За стеклянной перегородкой студии зашевелился народ, одобрительно кивая головами.
— Полагаете, в этом вопросе не должно быть конкретного лидерства какой-либо стороны?
— Лидерство, инициативность — или покорность и готовность к подчинению — есть фактор вторичный, обусловленный воспитанием в той или иной среде, что зачастую воспринимается как индивидуальные особенности той или иной личности.
— Как и общественных устоев?
— Устои — это и есть устои, то есть нечто устоявшееся, но никак не вечное и не предвечное.
— Но разве общественная мораль не вызвана историческими условиями?
— Конечно, — лукаво улыбнулась Таня, — как защитная реакция любого организма.
— Реакция? На что в данном случае?
— На страх.
Танины глаза сверкнули, в голосе прозвучал вызов. Где-то затрещало, посыпались искры, зафонил тонким писком магнитофон.
Пустили рекламу, после чего Фрэнк извинился перед зрителями за неполадки и с той же чарующей непринужденностью вернулся к разговору.
— Вы упомянули страх. Может быть, в нем и кроется общественное зло?
— Где кроется зло — это каждый сам исследует, а страх — это лишь признак, способ существования зла.
— Иными словами, — поспешил Фрэнк направить разговор в нужное русло, почему-то ощутив сам непонятную жуть, — два полюса, то есть мужчина и женщина, познавая друг друга, могут ощущать страх, возможно, бояться партнера?
— Так было на протяжении всей человеческой истории. — Таня щелкнула языком и, как бы извиняясь, пояснила: — Видите ли, я выросла в России, где зло материализуется с примерной периодичностью. В этой связи чрезвычайно полезно учение Маркса. Бытие определяет сознание. Исторический материализм учит, что мысль, овладевающая массами, — материализуется! Так что же привело конкретное общество к тому, что оно имеет на данный момент?
— Давайте выберем, уточним территорию, например, развитые, цивилизованные страны.
Таня поправила очки, вздохнула, как учитель, вынужденный объяснять глупому ученику что-то очевидное.
— Пусть будут развитые, где женщина наконец обрела свободу и только учится, как с ней жить и что дальше делать.
— Разве торговля собственным телом — лучший выбор для женщины?
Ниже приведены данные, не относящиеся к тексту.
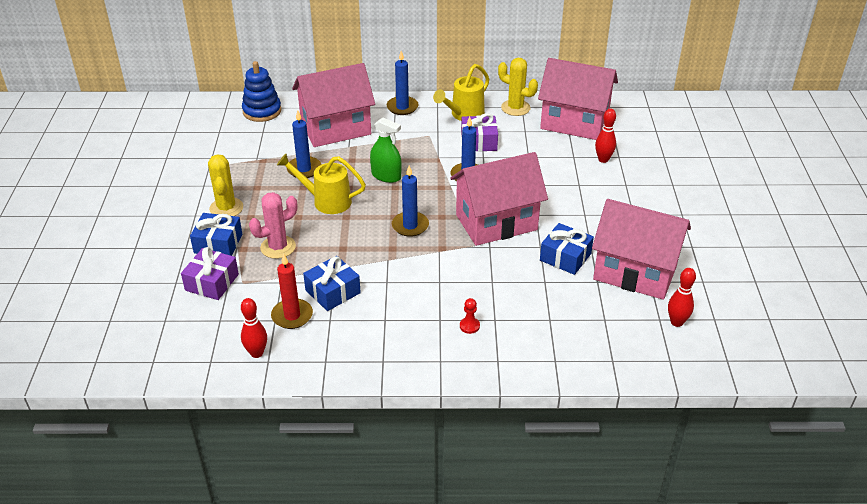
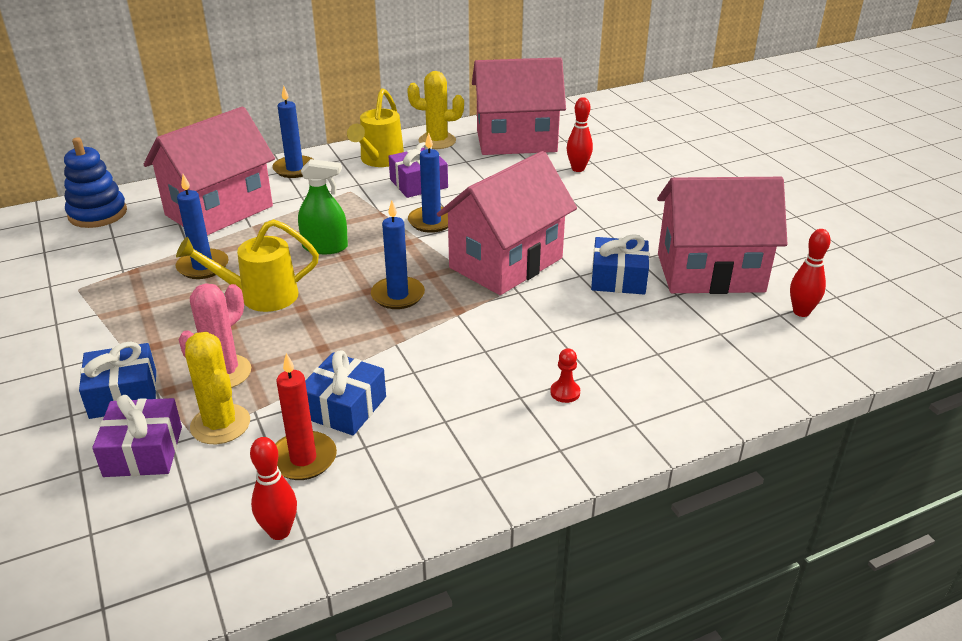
camera: 25 degrees left, 5 degrees down
yellow cactus [208,154,243,216] -> yellow cactus moved to [185,332,250,444]

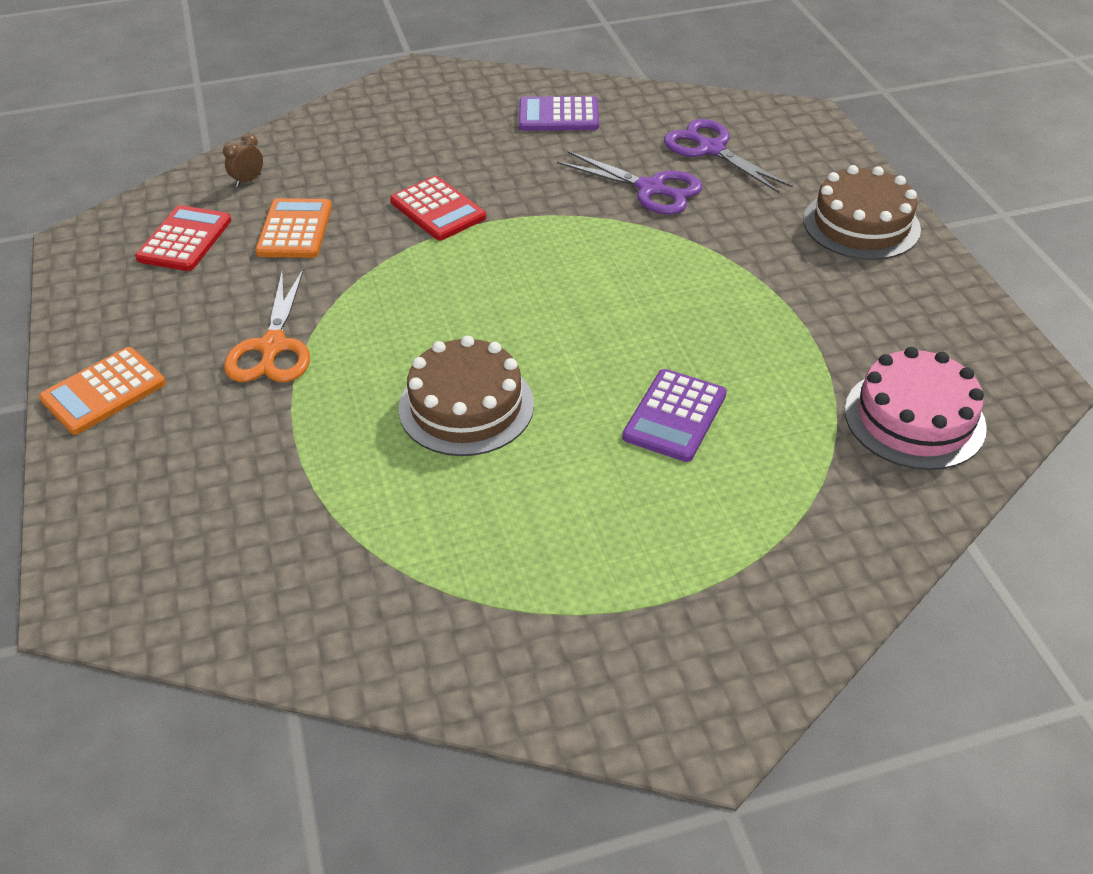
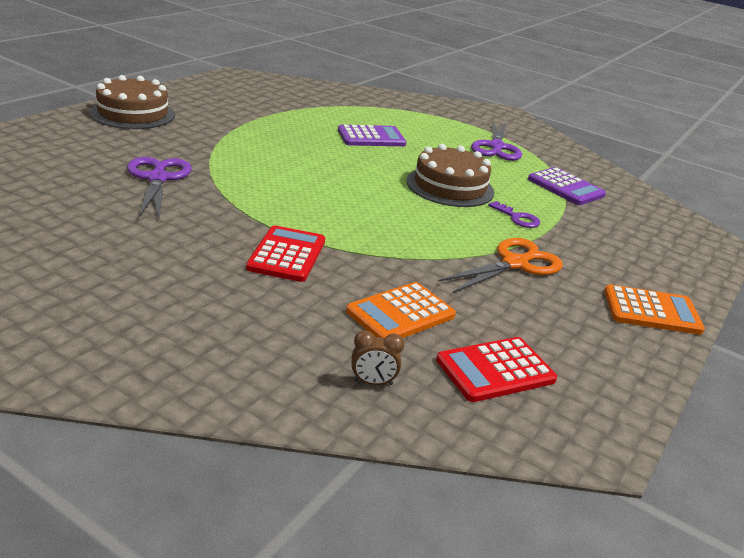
camera: 135 degrees left, 15 degrees down
purple calculator [519,96,599,131] -> purple calculator moved to [528,167,606,205]
purple scissors [664,119,793,193] -> purple scissors moved to [471,122,522,161]
pink cake [845,347,987,470] -> none
none -> purple key [488,201,540,228]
— Если мы согласились с тем, что она свободна, значит, выбирать путь — ее право.
— Но ведь на протяжении веков, всего развития цивилизации этот род деятельности никогда не вызывал особого почета и уважения.
— Вы толкуете о мужской цивилизации, о патриархальном сознании, которое и принизило женщину, поставив ее в условия зависимости, абсолютной или относительной.
— Но когда-то это было исторически обусловленной необходимостью...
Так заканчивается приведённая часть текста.